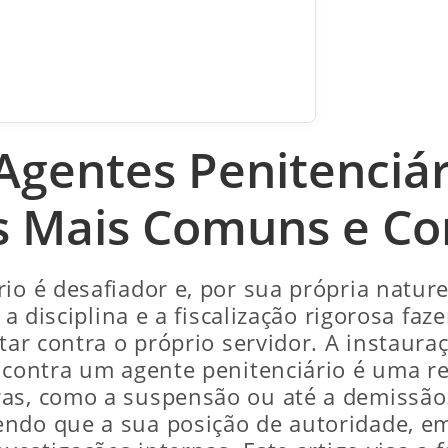
gentes Penitenciár
s Mais Comuns e Com
io é desafiador e, por sua própria nature
, a disciplina e a fiscalização rigorosa fa
ltar contra o próprio servidor. A instaur
) contra um agente penitenciário é uma 
ras, como a suspensão ou até a demissão
endo que a sua posição de autoridade, e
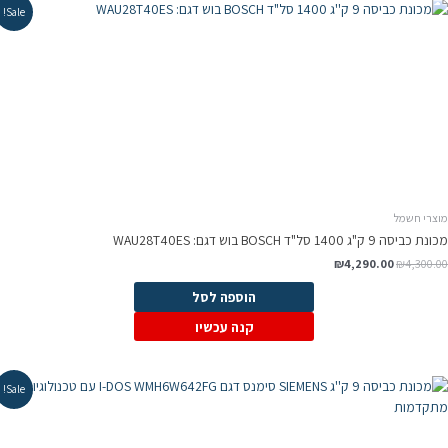
Sale!
וצרי חשמל
ת כביסה 9 ק"ג 1400 סל"ד BOSCH בוש דגם: WAU28T40ES
המחיר
המחיר
₪
4,290.00
₪
4,300.0
המקורי
הנוכחי
היה:
הוא:
הוספה לסל
₪4,290.00.
₪4,300.00.
קנה עכשיו
Sale!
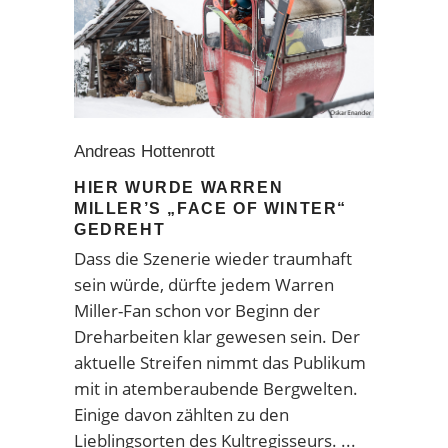
Andreas Hottenrott
HIER WURDE WARREN
MILLER’S „FACE OF WINTER“
GEDREHT
Dass die Szenerie wieder traumhaft
sein würde, dürfte jedem Warren
Miller-Fan schon vor Beginn der
Dreharbeiten klar gewesen sein. Der
aktuelle Streifen nimmt das Publikum
mit in atemberaubende Bergwelten.
Einige davon zählten zu den
Lieblingsorten des Kultregisseurs.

::::::::::

→ **What to do**: What lines hold the string "contra"? Pick them out of the data.

→ **Solution to the problem**:
ltar contra o próprio servidor. A instaur
) contra um agente penitenciário é uma 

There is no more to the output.